** Opening Raw data block **

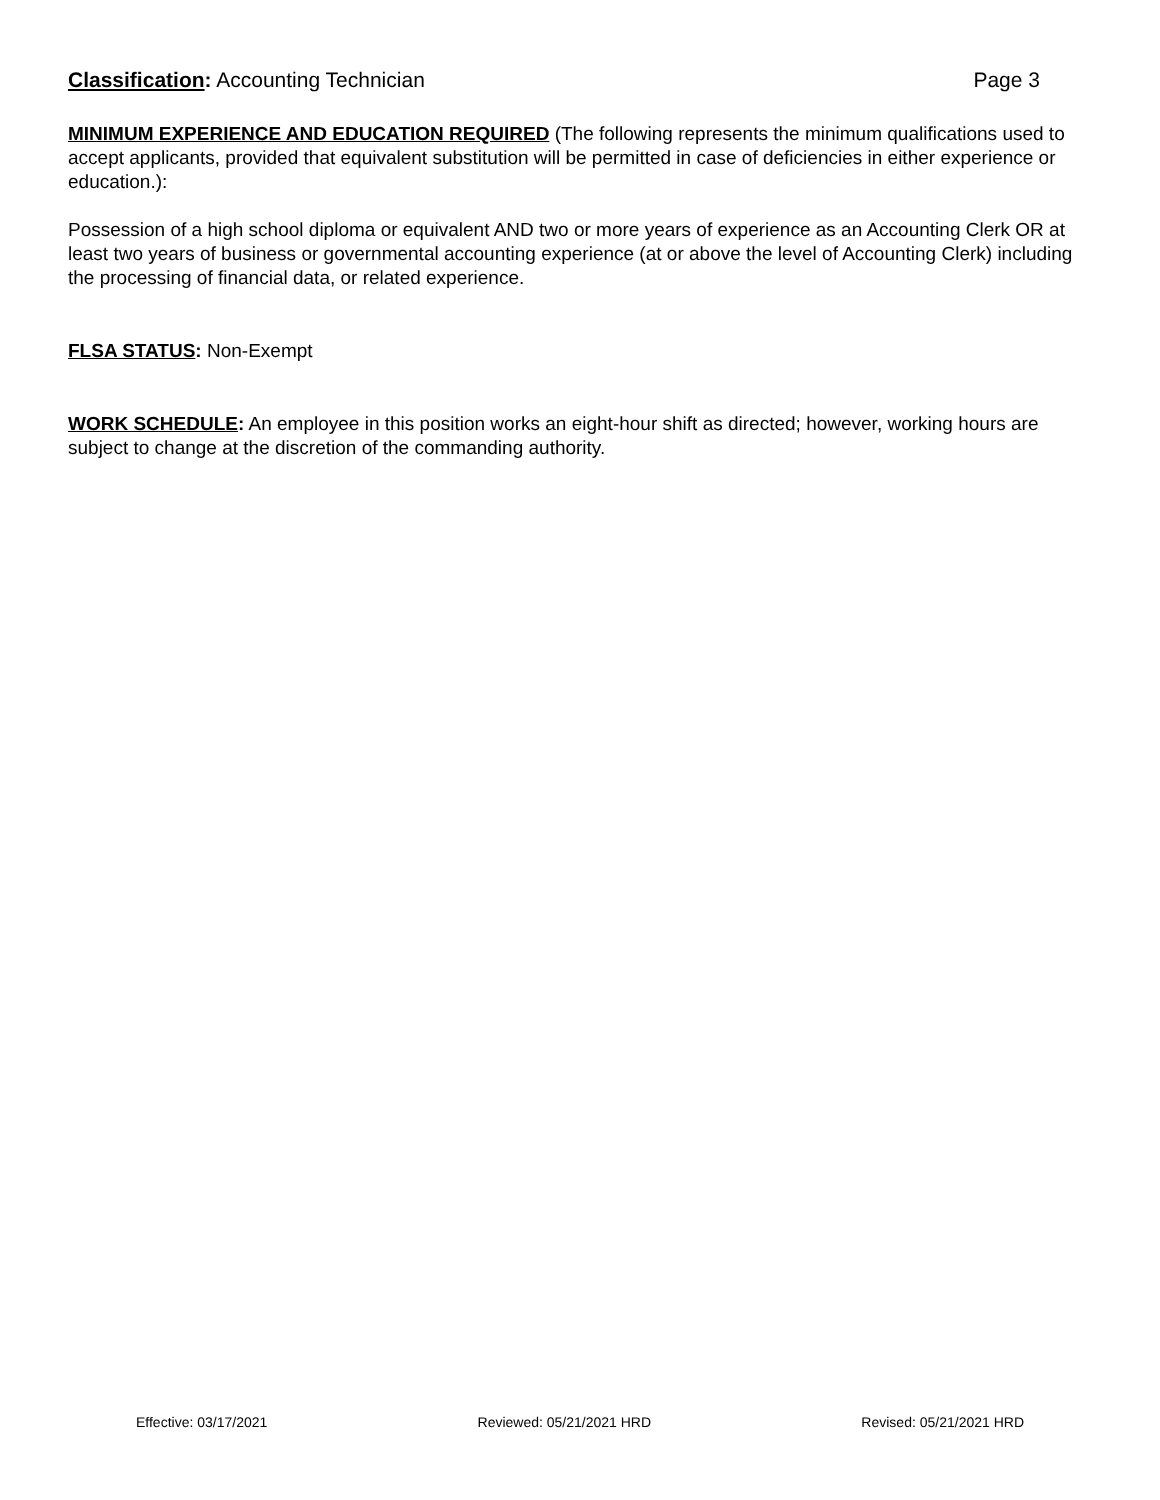Classification: Accounting Technician
Page 3
MINIMUM EXPERIENCE AND EDUCATION REQUIRED (The following represents the minimum qualifications used to accept applicants, provided that equivalent substitution will be permitted in case of deficiencies in either experience or education.):
Possession of a high school diploma or equivalent AND two or more years of experience as an Accounting Clerk OR at least two years of business or governmental accounting experience (at or above the level of Accounting Clerk) including the processing of financial data, or related experience.
FLSA STATUS: Non-Exempt
WORK SCHEDULE: An employee in this position works an eight-hour shift as directed; however, working hours are subject to change at the discretion of the commanding authority.
Effective: 03/17/2021 Reviewed: 05/21/2021 HRD Revised: 05/21/2021 HRD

** Closing Raw data block **

Exercise instructions:
Note each line above that holds "equivalent", then copy all of them.

Output for this task:
MINIMUM EXPERIENCE AND EDUCATION REQUIRED (The following represents the minimum qualifications used to accept applicants, provided that equivalent substitution will be permitted in case of deficiencies in either experience or education.):
Possession of a high school diploma or equivalent AND two or more years of experience as an Accounting Clerk OR at least two years of business or governmental accounting experience (at or above the level of Accounting Clerk) including the processing of financial data, or related experience.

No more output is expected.